Thanks, but I’ll pass. Wrap it up, Q!

The second problem I had with the film touches upon a sensitive subject: race. Most critics, including the perpetually grumpy Spike Lee, are displeased with stuff like the number of times the “N-word” is used on-screen in Django. These tend to be the same type of “free speech loving” folks who want publishers to “clean up” the original version of iconic books like Huckleberry Finn. But the racial slur quota controversy is not what bugged me. In the context of the story–one set in a world where to avoid such language would be, pardon the expression, white-washing historical realities–it feels no different than when one hears similar rhetoric in one of Mr. Lee’s “joints.”
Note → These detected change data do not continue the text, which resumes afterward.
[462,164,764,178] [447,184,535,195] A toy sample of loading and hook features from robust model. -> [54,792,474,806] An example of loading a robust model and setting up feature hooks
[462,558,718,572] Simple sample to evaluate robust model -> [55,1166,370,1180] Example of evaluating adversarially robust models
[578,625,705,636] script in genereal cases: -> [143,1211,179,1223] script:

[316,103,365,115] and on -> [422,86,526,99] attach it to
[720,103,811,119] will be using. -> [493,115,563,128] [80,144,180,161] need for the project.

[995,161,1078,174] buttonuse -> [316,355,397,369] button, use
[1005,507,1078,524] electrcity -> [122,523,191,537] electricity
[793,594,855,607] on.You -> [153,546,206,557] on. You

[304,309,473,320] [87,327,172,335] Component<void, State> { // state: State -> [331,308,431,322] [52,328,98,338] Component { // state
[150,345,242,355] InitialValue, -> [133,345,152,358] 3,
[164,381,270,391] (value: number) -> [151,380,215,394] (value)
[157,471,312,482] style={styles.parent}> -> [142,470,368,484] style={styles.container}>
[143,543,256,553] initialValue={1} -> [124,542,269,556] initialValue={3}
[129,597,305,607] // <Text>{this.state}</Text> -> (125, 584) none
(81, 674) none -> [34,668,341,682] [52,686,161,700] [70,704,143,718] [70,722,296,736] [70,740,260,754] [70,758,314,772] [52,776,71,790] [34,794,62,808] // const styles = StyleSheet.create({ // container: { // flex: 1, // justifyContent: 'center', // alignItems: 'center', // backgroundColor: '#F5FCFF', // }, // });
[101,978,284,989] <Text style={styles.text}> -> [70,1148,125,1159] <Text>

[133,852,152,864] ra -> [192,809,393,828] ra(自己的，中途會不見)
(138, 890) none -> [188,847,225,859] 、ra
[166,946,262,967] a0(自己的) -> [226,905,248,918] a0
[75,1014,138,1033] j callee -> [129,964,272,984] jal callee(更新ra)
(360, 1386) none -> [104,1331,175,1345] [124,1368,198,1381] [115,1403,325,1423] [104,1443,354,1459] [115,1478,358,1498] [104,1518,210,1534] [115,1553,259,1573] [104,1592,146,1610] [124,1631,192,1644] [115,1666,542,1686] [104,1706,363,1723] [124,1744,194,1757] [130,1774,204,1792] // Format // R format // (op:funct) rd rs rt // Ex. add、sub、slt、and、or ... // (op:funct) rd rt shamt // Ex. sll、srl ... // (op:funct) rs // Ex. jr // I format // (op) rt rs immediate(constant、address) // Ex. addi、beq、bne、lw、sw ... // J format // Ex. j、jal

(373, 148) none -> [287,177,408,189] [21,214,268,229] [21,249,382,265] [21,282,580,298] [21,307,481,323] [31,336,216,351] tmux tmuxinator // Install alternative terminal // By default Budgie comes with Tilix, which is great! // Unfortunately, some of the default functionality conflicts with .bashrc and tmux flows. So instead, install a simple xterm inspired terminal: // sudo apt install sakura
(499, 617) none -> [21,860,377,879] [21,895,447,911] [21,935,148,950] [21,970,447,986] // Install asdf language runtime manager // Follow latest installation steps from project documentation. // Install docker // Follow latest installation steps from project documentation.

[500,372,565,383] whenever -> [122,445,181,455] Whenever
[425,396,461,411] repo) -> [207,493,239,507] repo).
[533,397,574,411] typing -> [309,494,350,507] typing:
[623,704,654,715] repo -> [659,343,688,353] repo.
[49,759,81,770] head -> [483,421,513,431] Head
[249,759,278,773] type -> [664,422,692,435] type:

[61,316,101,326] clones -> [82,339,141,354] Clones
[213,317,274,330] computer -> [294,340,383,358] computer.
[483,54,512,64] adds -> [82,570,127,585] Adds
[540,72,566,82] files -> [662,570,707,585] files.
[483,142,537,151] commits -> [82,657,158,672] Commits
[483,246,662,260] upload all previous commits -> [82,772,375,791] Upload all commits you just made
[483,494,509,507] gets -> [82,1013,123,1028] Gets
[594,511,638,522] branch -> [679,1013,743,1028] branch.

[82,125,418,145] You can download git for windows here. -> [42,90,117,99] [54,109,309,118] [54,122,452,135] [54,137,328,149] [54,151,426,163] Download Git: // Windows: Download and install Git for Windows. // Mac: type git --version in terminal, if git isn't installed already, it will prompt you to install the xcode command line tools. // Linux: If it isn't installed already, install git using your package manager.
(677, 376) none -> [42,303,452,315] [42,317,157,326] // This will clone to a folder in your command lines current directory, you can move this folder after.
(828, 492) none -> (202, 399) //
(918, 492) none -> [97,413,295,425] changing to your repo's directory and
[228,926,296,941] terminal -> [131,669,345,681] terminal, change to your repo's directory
What did bug me about the way race was dealt with in Django is that Tarantino went so far down the “killing white people who deserve it is awesome” rabbit-hole that, by the end of the film, you started to dislike the main character you were supposed to have sympathy, empathy, and pity for. What began as a noble rescue mission that the audience could buy into became an indulgent mass execution and blood-bath.

All of the white people in the film–save the immigrant German bounty hunter who is painstakingly shown to be more enlightened than the average American–are made out to be the epitome of evil and/or gratuitously stupid. Django, on the other hand, instantly goes from frightened, illiterate slave to articulate, cunning dude who somehow knows how to use his wits and weapons to best all comers. Tarantino then takes this miraculous hero, sends him off on his righteous quest, and eventually turns him into a vigilante mass-murderer. And we’re supposed to look past all of the brutal carnage and be happy for Django in the end because slavery was a bad thing?

I know that Tarantino wasn’t setting out to mend racial fences with his film –nor would anyone want him to. But I’m afraid what he did succeed in doing is to further confuse an already sensitive, largely misunderstood topic and chapter of American history.

Slavery is immoral because it is wrong, not just because white people in the South engaged in it. And, just as the maniacs who murder abortion doctors cross an unforgivable line among 99.9 percent of pro-life supporters when they snap, Django (as a character) loses whatever sympathy capital he had accrued throughout the film by how homicidal he chooses to become.